__Texte proposé__:
··········

Mais c’est surtout en médecine que cette distinction a une grande importance. La médecine savante, celle des dogmatiques, qui se flatte d’atteindre les causes et de connaître l’essence des maladies, paraît à Sextus vaine et stérile ; l’autre, celle des empiriques, ou plutôt encore celle des méthodiques, qui, négligeant toute considération transcendante, se bornent à constater des phénomènes, à en observer la liaison, à en prévoir le retour, lui semble excellentes[2]. Il décrit fort bien les procédés de cette dernière[3] : « En médecine, si nous savons qu’une lésion du cœur entraîne la mort, ce n’est pas à la suite d’une seule observation, mais après avoir constaté la mort de Dion, nous constatons celle de Théon, de Socrate et de bien d’autres. » La science empirique[4] diffère de l’autre en ce que ses règles générales sont toujours obtenues à la suite d’un grand nombre d’observations[5] faites directement ou conservées par l’histoire.

Ces passages nous montrent que les médecins sceptiques avaient porté leur attention sur les moyens d’atteindre la vérité dans les sciences d’observation ; ils avaient une sorte de logique, fort différente à coup sûr de celle d’Aristote et des stoïciens, ou plutôt une méthodologie, dont les règles et les préceptes formaient un corps de doctrine. Malheureusement, dans les ouvrages de Sextus que nous avons, ces préceptes ne sont indiqués qu’en passant et par allusion ; son but étant principalement de combattre le dogmatisme, il n’a pas à insister sur ce sujet. Il est

  1. M., V, 1, 2.
  2. P., I, 236. Cf. P., II, 246 : Ἐμπείρως τε καὶ ἀδοξάστως κατὰ τὰς κοινὰς τηρήσεις τε καὶ προλήψεις βιοῦν. Cf. 254. P., II, 236 : Ἑν ἑκάστῃ τέχνῃ τὴν ἐπὶ τῶν πραγμάτων παρακολούθησιν. M., VIII, 288 : Συγχωρήσομεν… ἐν τοῖς φαινομένοις τηρητικήν τινα ἔχειν ἀκολουθίαν καθ’ἢν μνημονεύων τίνα μετὰ τίνων τεθεώρηται, καὶ τίνα πρὸ τίνων, καὶ τίνα μετὰ τίνα, ἐκ τῆς τῶν προτέρων ὑποπτώσεως ἀνανεοῦται τὰ λοιπά.
  3. M., V, 104.
  4. M., VIII, 291 : Ἡ ἐν τοῖς φαινομένοις στρεφομένη τέχνη.
  5. Ibid. : Διὰ γὰρ τῶν πολλάκις τετηρημένων ἢ ἱστορημένων ποιεῖται τὰς τῶν θεωρημάτων συστάσεις.

··········

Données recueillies

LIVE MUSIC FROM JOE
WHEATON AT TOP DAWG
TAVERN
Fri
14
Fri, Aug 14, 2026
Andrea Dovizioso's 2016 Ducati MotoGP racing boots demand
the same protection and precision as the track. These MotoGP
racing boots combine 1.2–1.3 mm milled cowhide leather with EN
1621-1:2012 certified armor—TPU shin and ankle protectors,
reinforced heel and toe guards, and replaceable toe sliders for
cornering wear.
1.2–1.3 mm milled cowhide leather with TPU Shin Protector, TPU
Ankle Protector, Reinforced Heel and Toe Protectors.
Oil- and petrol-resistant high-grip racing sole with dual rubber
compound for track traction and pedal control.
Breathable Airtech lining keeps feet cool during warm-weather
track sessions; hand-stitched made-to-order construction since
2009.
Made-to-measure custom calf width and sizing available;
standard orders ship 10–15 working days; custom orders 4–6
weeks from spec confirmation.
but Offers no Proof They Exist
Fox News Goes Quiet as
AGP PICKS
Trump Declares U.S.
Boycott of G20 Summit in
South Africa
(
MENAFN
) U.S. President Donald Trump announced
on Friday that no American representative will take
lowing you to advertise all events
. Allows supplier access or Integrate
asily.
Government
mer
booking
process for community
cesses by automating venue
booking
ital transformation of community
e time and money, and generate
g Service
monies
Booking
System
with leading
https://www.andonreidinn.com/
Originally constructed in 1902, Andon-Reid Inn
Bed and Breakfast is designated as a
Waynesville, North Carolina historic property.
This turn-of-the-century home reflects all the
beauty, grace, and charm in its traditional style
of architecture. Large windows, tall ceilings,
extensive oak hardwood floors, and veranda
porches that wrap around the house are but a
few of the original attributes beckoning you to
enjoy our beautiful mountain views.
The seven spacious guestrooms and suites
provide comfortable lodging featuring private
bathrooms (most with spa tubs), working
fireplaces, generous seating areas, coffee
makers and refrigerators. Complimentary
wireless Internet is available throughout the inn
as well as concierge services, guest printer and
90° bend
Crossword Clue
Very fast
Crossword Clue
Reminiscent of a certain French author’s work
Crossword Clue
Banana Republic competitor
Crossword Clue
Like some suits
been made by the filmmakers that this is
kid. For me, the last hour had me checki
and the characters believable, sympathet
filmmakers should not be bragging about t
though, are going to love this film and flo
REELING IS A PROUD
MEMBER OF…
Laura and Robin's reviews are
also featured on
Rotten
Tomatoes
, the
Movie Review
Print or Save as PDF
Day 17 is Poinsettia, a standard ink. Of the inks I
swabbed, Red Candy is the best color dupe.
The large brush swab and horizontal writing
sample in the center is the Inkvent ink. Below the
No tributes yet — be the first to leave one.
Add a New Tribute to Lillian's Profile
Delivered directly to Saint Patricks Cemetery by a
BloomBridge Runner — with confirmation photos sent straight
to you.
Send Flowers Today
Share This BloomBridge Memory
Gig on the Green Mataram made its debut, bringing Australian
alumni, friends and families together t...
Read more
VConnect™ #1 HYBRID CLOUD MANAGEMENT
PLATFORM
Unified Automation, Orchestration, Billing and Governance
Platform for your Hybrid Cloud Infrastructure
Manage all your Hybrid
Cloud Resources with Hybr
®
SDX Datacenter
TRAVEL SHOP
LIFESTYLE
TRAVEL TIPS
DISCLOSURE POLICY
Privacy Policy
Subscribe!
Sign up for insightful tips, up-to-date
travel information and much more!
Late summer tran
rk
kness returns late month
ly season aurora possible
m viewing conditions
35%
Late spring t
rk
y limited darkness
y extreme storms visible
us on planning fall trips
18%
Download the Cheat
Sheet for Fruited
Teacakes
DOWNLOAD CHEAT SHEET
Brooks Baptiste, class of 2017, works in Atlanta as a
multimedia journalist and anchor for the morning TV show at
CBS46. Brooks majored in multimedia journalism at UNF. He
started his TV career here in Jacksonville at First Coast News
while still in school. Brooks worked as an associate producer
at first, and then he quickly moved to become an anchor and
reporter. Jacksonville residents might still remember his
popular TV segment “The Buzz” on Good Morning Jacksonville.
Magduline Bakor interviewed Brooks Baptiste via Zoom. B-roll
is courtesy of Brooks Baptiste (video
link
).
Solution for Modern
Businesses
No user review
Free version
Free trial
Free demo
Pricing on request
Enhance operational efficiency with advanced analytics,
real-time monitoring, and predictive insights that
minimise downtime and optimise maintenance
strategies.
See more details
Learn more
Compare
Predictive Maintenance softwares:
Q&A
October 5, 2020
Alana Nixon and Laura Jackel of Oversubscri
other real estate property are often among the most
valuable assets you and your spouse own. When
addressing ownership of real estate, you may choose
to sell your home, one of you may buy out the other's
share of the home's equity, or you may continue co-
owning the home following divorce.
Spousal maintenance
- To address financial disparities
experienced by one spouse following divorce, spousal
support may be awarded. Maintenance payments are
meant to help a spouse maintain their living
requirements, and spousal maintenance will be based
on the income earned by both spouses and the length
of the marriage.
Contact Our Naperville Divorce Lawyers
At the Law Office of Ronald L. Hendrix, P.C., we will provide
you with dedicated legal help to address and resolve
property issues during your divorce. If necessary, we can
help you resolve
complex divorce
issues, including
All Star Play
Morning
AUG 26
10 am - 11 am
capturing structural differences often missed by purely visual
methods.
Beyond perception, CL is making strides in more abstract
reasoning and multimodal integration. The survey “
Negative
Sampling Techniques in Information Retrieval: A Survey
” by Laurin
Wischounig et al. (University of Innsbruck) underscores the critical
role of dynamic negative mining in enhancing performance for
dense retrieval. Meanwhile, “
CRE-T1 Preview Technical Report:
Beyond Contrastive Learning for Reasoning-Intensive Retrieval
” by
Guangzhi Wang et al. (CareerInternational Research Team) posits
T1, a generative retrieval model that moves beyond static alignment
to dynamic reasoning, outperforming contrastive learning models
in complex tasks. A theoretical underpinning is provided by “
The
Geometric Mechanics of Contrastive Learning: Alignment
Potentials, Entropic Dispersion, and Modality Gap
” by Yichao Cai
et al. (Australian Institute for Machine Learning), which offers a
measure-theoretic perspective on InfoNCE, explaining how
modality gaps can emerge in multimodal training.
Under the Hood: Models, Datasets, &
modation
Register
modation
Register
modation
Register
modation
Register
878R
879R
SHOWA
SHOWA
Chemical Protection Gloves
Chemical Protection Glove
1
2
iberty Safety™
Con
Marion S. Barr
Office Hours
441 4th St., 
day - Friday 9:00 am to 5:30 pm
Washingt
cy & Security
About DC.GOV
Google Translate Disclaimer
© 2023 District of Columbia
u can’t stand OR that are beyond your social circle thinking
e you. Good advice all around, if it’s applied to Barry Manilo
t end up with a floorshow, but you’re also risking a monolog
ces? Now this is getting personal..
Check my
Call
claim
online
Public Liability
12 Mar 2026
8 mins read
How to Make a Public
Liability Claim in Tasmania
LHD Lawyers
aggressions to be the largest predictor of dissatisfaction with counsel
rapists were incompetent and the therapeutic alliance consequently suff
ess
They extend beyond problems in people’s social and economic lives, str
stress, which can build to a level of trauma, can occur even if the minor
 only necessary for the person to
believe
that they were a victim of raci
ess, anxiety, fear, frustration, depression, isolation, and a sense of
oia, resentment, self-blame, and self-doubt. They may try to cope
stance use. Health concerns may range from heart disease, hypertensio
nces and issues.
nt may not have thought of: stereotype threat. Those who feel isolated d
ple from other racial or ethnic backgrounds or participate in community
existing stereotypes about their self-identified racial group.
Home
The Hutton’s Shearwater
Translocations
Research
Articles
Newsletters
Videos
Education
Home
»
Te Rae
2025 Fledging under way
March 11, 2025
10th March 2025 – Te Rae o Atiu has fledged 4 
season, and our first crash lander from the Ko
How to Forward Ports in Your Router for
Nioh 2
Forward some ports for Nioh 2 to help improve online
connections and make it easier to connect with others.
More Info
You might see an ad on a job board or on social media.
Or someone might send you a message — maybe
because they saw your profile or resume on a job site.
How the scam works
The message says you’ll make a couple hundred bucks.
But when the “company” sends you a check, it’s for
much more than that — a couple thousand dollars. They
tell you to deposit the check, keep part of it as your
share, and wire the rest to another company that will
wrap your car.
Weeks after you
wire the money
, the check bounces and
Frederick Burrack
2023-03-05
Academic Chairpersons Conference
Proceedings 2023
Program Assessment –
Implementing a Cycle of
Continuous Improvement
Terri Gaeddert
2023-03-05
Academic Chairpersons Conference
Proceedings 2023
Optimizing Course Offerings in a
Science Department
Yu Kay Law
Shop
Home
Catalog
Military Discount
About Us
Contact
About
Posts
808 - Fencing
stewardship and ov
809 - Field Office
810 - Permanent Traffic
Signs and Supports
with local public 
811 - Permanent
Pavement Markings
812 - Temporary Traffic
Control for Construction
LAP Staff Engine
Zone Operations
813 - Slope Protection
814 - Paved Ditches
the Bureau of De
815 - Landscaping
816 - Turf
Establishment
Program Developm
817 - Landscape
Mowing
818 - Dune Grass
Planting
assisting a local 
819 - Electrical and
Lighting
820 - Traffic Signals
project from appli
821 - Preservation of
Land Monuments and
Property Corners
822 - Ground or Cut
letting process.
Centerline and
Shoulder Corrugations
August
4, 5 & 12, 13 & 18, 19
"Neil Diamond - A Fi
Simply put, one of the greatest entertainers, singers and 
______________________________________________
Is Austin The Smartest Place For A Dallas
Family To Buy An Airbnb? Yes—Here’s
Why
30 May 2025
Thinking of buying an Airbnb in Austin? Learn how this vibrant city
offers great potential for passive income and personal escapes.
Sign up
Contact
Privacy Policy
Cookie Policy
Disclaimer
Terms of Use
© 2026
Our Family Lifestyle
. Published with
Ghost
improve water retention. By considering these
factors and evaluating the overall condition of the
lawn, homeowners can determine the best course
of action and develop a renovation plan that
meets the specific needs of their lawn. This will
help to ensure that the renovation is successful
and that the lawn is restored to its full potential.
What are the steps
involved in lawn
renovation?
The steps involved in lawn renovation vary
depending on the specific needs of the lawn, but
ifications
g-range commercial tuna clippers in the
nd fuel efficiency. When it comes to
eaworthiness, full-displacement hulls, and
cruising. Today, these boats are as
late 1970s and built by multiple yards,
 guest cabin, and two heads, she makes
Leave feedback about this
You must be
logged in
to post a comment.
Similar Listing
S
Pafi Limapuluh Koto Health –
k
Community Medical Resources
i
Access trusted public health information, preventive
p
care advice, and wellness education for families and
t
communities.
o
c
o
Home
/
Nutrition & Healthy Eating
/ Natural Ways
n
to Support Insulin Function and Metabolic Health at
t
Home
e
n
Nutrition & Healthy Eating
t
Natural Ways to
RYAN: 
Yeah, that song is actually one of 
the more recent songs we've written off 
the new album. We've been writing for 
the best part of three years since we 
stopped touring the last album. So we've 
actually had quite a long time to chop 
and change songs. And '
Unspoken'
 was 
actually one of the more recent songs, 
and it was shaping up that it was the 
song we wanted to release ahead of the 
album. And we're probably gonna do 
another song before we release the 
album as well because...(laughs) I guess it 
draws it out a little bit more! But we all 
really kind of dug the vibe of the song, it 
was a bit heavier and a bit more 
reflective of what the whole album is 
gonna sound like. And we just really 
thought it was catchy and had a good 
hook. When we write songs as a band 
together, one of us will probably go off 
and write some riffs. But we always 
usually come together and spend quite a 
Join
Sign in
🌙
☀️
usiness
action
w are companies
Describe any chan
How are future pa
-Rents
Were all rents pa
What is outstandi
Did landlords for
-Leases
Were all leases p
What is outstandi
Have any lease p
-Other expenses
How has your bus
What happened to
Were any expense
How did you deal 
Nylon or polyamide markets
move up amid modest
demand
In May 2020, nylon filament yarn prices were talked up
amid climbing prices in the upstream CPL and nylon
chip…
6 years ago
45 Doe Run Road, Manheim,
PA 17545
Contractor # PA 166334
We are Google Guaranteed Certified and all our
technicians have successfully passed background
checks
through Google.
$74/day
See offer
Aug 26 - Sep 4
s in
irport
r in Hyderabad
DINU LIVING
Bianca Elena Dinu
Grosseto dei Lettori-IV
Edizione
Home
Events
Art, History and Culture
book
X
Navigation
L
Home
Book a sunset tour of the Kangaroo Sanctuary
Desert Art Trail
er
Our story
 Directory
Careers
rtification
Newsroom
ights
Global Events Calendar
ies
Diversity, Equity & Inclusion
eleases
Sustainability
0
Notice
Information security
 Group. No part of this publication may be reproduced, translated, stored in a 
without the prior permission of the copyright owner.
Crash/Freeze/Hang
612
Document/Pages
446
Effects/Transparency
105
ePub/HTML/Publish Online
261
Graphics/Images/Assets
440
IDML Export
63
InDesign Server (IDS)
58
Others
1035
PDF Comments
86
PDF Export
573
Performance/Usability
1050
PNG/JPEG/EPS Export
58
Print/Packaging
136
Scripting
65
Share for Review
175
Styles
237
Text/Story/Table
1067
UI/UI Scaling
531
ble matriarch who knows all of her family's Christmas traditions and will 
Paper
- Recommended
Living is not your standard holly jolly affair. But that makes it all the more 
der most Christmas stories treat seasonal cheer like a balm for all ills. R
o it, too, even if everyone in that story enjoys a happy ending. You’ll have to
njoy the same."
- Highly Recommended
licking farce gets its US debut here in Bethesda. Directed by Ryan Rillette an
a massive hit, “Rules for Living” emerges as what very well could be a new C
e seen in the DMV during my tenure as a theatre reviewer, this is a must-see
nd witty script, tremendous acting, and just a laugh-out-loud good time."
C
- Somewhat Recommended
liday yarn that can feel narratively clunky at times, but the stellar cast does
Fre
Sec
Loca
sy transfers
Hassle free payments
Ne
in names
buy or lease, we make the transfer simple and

··········

__Énoncé__: D'après le texte sur Sextus et la médecine, comment la science empirique obtient-elle ses règles générales ? La liste ci-dessus n'est pas nécessaire.

__Réponse__: Elle les obtient à la suite d'un grand nombre d'observations faites directement ou conservées par l'histoire.